WORK INSTRUCTIONS: Please print the records below exactly as they are written.
===== AVAILABLE RECORDS
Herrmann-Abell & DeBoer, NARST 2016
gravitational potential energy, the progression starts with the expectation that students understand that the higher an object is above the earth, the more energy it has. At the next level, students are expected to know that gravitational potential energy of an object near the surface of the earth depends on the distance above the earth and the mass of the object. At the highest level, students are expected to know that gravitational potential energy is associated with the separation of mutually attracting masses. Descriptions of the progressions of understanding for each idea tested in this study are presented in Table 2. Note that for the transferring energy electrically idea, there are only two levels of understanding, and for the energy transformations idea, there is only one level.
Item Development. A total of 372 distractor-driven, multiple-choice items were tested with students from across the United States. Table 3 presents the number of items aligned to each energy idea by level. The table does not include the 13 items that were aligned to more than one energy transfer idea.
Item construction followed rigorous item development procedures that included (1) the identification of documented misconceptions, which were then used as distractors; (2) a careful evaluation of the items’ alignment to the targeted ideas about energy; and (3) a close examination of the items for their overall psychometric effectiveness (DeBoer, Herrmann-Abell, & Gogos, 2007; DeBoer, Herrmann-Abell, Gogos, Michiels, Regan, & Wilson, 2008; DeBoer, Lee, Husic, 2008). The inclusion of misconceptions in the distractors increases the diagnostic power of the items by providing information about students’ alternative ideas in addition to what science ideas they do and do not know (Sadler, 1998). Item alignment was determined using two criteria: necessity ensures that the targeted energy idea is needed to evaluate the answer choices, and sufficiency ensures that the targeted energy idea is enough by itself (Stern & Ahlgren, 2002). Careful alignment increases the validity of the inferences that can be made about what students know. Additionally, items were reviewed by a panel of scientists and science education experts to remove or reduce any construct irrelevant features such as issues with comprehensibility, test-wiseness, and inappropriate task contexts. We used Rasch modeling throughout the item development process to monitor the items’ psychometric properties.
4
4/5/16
==========
SOLUTION FOR THIS EXERCISE:
Herrmann-Abell & DeBoer, NARST 2016
gravitational potential energy, the progression starts with the expectation that students understand that the higher an object is above the earth, the more energy it has. At the next level, students are expected to know that gravitational potential energy of an object near the surface of the earth depends on the distance above the earth and the mass of the object. At the highest level, students are expected to know that gravitational potential energy is associated with the separation of mutually attracting masses. Descriptions of the progressions of understanding for each idea tested in this study are presented in Table 2. Note that for the transferring energy electrically idea, there are only two levels of understanding, and for the energy transformations idea, there is only one level.
Item Development. A total of 372 distractor-driven, multiple-choice items were tested with students from across the United States. Table 3 presents the number of items aligned to each energy idea by level. The table does not include the 13 items that were aligned to more than one energy transfer idea.
Item construction followed rigorous item development procedures that included (1) the identification of documented misconceptions, which were then used as distractors; (2) a careful evaluation of the items’ alignment to the targeted ideas about energy; and (3) a close examination of the items for their overall psychometric effectiveness (DeBoer, Herrmann-Abell, & Gogos, 2007; DeBoer, Herrmann-Abell, Gogos, Michiels, Regan, & Wilson, 2008; DeBoer, Lee, Husic, 2008). The inclusion of misconceptions in the distractors increases the diagnostic power of the items by providing information about students’ alternative ideas in addition to what science ideas they do and do not know (Sadler, 1998). Item alignment was determined using two criteria: necessity ensures that the targeted energy idea is needed to evaluate the answer choices, and sufficiency ensures that the targeted energy idea is enough by itself (Stern & Ahlgren, 2002). Careful alignment increases the validity of the inferences that can be made about what students know. Additionally, items were reviewed by a panel of scientists and science education experts to remove or reduce any construct irrelevant features such as issues with comprehensibility, test-wiseness, and inappropriate task contexts. We used Rasch modeling throughout the item development process to monitor the items’ psychometric properties.
4
4/5/16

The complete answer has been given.